> _Text section_:
[Cache from http://www.iptc.org/xn-2.htm; please use this canonical URL/source if possible.]


NewsML Requirements

NSM0002 (XN-2)

5th IPTC Draft

16 March 2000

Jo Rabin

 

Copyright © 1999, 2000 Reuters Limited, IPTC
All Rights Reserved

Revision History

5th IPTC Draft

2000-03-16

Updated following Washington meeting 2000-01-28

4th IPTC Draft

1999-12-21

For Public Comment, edited by D M Allen and Jo Rabin

3rd IPTC Draft

1999-12-10

Updated following IPTC Standards Committee meeting at Heathrow 1999-11-22

2nd IPTC Draft

1999-10-01

Presented to IPTC meeting at Amsterdam 1999-10-06

Location

The latest version of this document in HTML format can be obtained from http://www.iptc.org/xn-2.htm.

Purpose

NewsML is a media independent structural framework for representation of news.

Headline Requirements

NewsML will

100

support the representation of electronic news entities i.e. news-items, parts of news-items, collections of news-items, relationships between news-items and metadata associated with news-items;

200

be usable throughout the news lifecycle;

300

allow news-items to consist of arbitrary mixtures of media types, languages and encodings;

400

be usable either as a replacement for or allow the transport of all existing news formats and encodings;

500

support a number of different constructions of the same data;

600

support the management and development of news-items over time;

700

be simply extensible and flexible;

800

allow for authentication and signature of metadata and news-item content;

900

not be unduly verbose;

1000

use XML and other appropriate standards and recommendations;

1100

provide a lightweight facility for the representation of text.

 

 

Definitions

News-item

A unit of news as defined by the editorial or product construction practice of a supplier.

Part

A component of a news-item or of another part, which may consist of another news-item, a piece of text, a picture, another part, etc. which bears a specific named relationship to its container. Parts may contain alternatives, which fulfil that named role, or complements which bear subsidiary named relationships to the container.

 

Development and Explanation of Requirements

100

support the representation of electronic news entities i.e. news-items, parts of news-items, collections of news-items, relationships between news-items and metadata associated with news-items

110

Structure: News-items have structure, i.e. are a composite of component parts of arbitrary media types with named relationships to each other.

115

Links: News-items may have named relationships to other news-items.

116

Named Entity Identification: The presence of and the location of named entities (i.e. people, places, products etc) within news-items must be supported in a media independent manner.

120

Specific Features of News: News-items of all media types have specific features like by-line, dateline, slug, …

150

Metadata: NewsML must be capable of representing metadata necessary to support news as it passes through its lifecycle (see note).

151

Metadata Standards: NewsML must be capable of representing metadata from both standard and non-standard schemes as well as alternative representations of the same metadata (e.g. organised according to different schemes).

> _Material shown_:
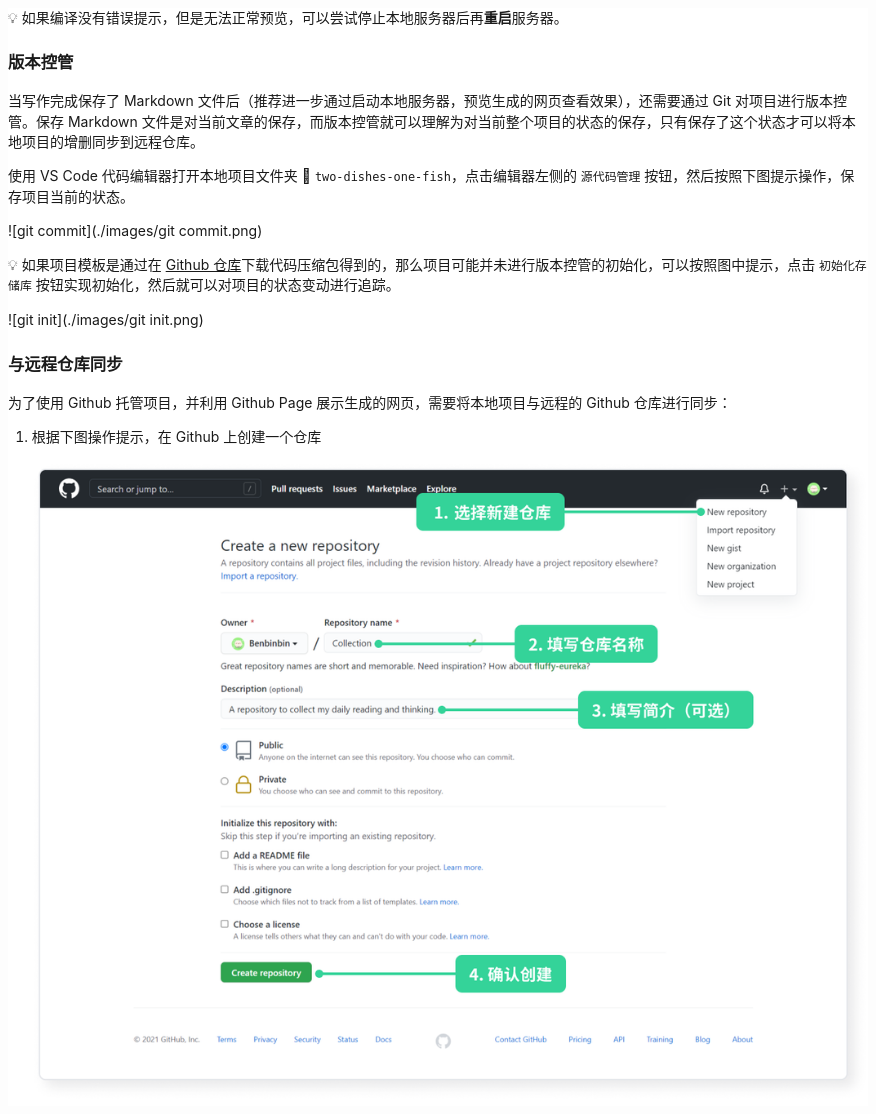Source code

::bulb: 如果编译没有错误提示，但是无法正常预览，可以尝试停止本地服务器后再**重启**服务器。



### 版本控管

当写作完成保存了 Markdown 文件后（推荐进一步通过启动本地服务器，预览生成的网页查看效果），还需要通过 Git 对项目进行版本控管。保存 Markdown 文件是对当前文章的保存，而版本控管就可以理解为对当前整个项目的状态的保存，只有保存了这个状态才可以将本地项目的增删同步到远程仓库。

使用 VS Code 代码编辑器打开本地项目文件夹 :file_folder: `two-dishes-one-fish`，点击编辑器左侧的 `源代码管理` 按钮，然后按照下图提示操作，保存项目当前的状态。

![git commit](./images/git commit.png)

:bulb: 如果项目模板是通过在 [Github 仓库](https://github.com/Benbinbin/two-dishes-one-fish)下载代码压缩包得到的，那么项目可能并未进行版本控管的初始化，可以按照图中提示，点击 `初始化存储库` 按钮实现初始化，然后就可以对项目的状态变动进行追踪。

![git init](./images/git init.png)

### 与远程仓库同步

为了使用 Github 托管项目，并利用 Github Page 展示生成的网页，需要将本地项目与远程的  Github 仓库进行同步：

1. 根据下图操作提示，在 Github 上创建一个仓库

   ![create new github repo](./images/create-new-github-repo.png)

> _Requirement 1_: How does the NewsML requirements document define a news-item?
> _Requirement 2_: Write out everything in the NewsML requirements document from "2nd IPTC Draft" down to "representation of news.".

> _Task output 1_: A unit of news as defined by the editorial or product construction practice of a supplier.

> _Task output 2_:
2nd IPTC Draft

1999-10-01

Presented to IPTC meeting at Amsterdam 1999-10-06

Location

The latest version of this document in HTML format can be obtained from http://www.iptc.org/xn-2.htm.

Purpose

NewsML is a media independent structural framework for representation of news.